The lines to return are the one containing "Réfrigérateur 1 porte" and all that follow it in the entries below, duplicated exactly and nothing else.

Data extract:
****************************************

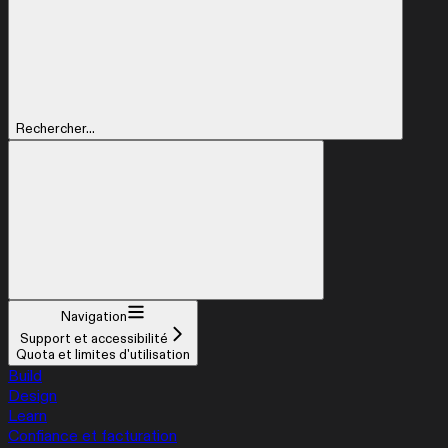
Rechercher...
Navigation
Support et accessibilité
Quota et limites d'utilisation
Build
Design
Learn
Confiance et facturation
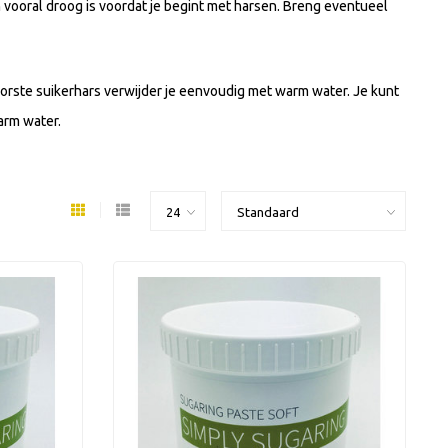
 vooral droog is voordat je begint met harsen. Breng eventueel
morste suikerhars verwijder je eenvoudig met warm water. Je kunt
arm water.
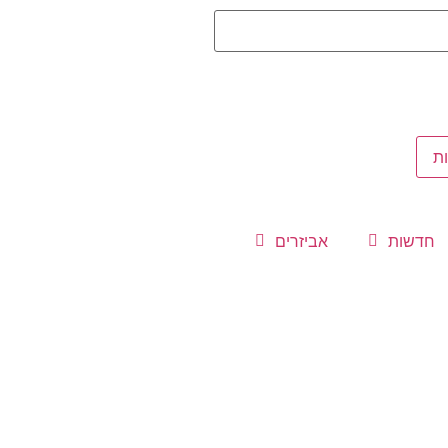
ת
חדשות
אביזרים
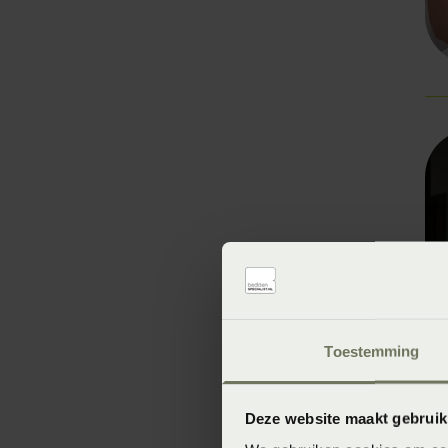
Toestemming
Deze website maakt gebruik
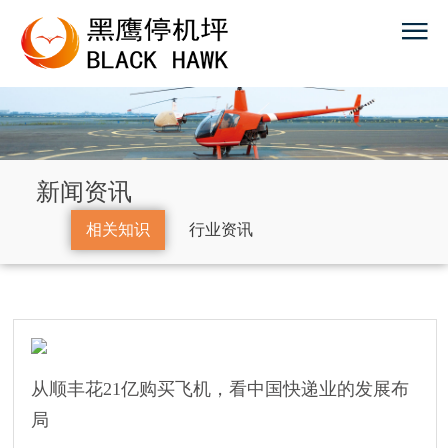
新闻资讯
相关知识
行业资讯
从顺丰花21亿购买飞机，看中国快递业的发展布
局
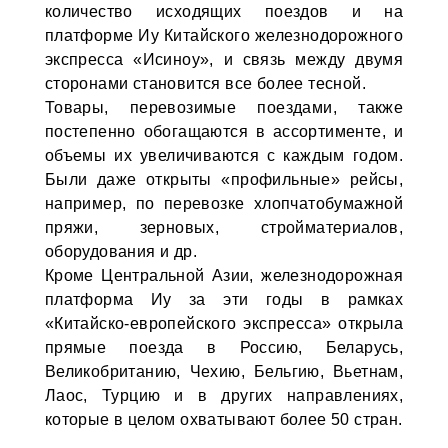
количество исходящих поездов и на
платформе Иу Китайского железнодорожного
экспресса «Исиноу», и связь между двумя
сторонами становится все более тесной.
Товары, перевозимые поездами, также
постепенно обогащаются в ассортименте, и
объемы их увеличиваются с каждым годом.
Были даже открыты «профильные» рейсы,
например, по перевозке хлопчатобумажной
пряжи, зерновых, стройматериалов,
оборудования и др.
Кроме Центральной Азии, железнодорожная
платформа Иу за эти годы в рамках
«Китайско-европейского экспресса» открыла
прямые поезда в Россию, Беларусь,
Великобританию, Чехию, Бельгию, Вьетнам,
Лаос, Турцию и в других направлениях,
которые в целом охватывают более 50 стран.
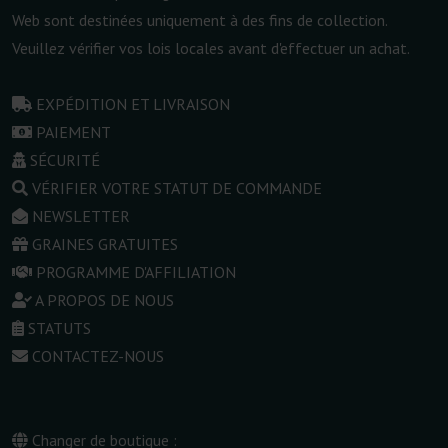
Web sont destinées uniquement à des fins de collection.
Veuillez vérifier vos lois locales avant d'effectuer un achat.
EXPÉDITION ET LIVRAISON
PAIEMENT
SÉCURITÉ
VÉRIFIER VOTRE STATUT DE COMMANDE
NEWSLETTER
GRAINES GRATUITES
PROGRAMME D'AFFILIATION
A PROPOS DE NOUS
STATUTS
CONTACTEZ-NOUS
Changer de boutique :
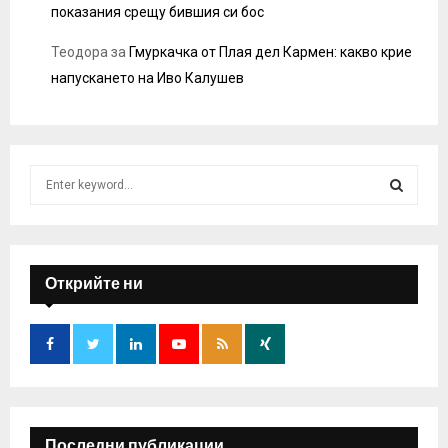
показания срещу бившия си бос
Теодора
за
Гмуркачка от Плая дел Кармен: какво крие
напускането на Иво Калушев
S
e
a
S
r
c
E
h
Открийте ни
f
A
o
r
R
:
C
H
Последни публикации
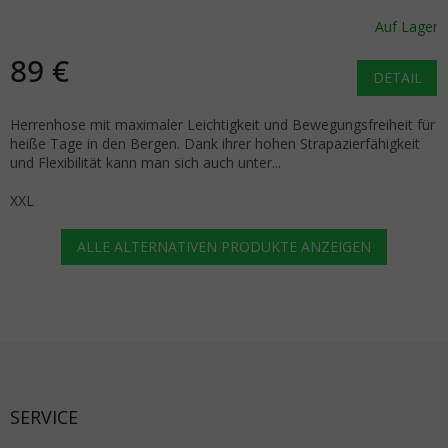
Auf Lager
89 €
DETAIL
Herrenhose mit maximaler Leichtigkeit und Bewegungsfreiheit für
heiße Tage in den Bergen. Dank ihrer hohen Strapazierfähigkeit
und Flexibilität kann man sich auch unter...
XXL
ALLE ALTERNATIVEN PRODUKTE ANZEIGEN
Fußzeile
SERVICE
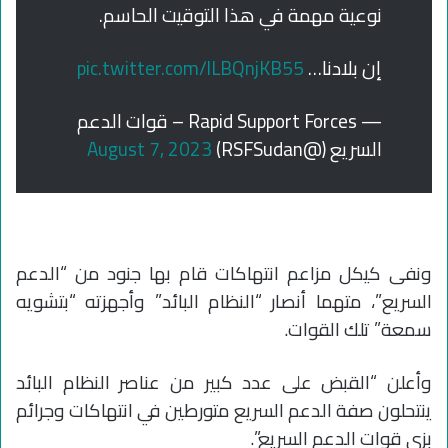
نوعية مهمة في هذا التوقيت الحاسم.
إن بلادنا…
pic.twitter.com/lLBQnjKB55
— Rapid Support Forces – قوات الدعم
السريع (@RSFSudan)
August 7, 2023
ونفى كيكل مزاعم انتهاكات قام بها جنود من “الدعم
السريع”، متهما أنصار “النظام البائد” وأجهزته “بتشويه
سمعة” تلك القوات.
وأعلن “القبض على عدد كبير من عناصر النظام البائد
ينتحلون صفة الدعم السريع متورطين في انتهاكات وجرائم
بزي قوات الدعم السريع”.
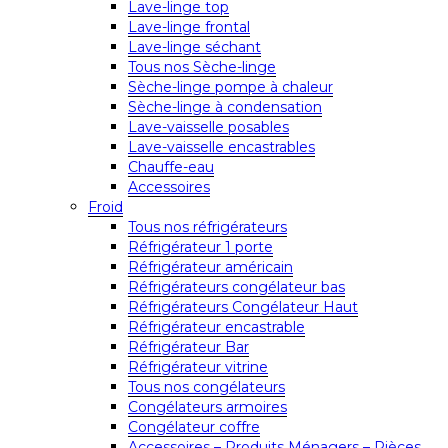
Lave-linge top
Lave-linge frontal
Lave-linge séchant
Tous nos Sèche-linge
Sèche-linge pompe à chaleur
Sèche-linge à condensation
Lave-vaisselle posables
Lave-vaisselle encastrables
Chauffe-eau
Accessoires
Froid
Tous nos réfrigérateurs
Réfrigérateur 1 porte
Réfrigérateur américain
Réfrigérateurs congélateur bas
Réfrigérateurs Congélateur Haut
Réfrigérateur encastrable
Réfrigérateur Bar
Réfrigérateur vitrine
Tous nos congélateurs
Congélateurs armoires
Congélateur coffre
Accessoires – Produits Ménagers – Pièces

****************************************

Written answer:
Réfrigérateur 1 porte
Réfrigérateur américain
Réfrigérateurs congélateur bas
Réfrigérateurs Congélateur Haut
Réfrigérateur encastrable
Réfrigérateur Bar
Réfrigérateur vitrine
Tous nos congélateurs
Congélateurs armoires
Congélateur coffre
Accessoires – Produits Ménagers – Pièces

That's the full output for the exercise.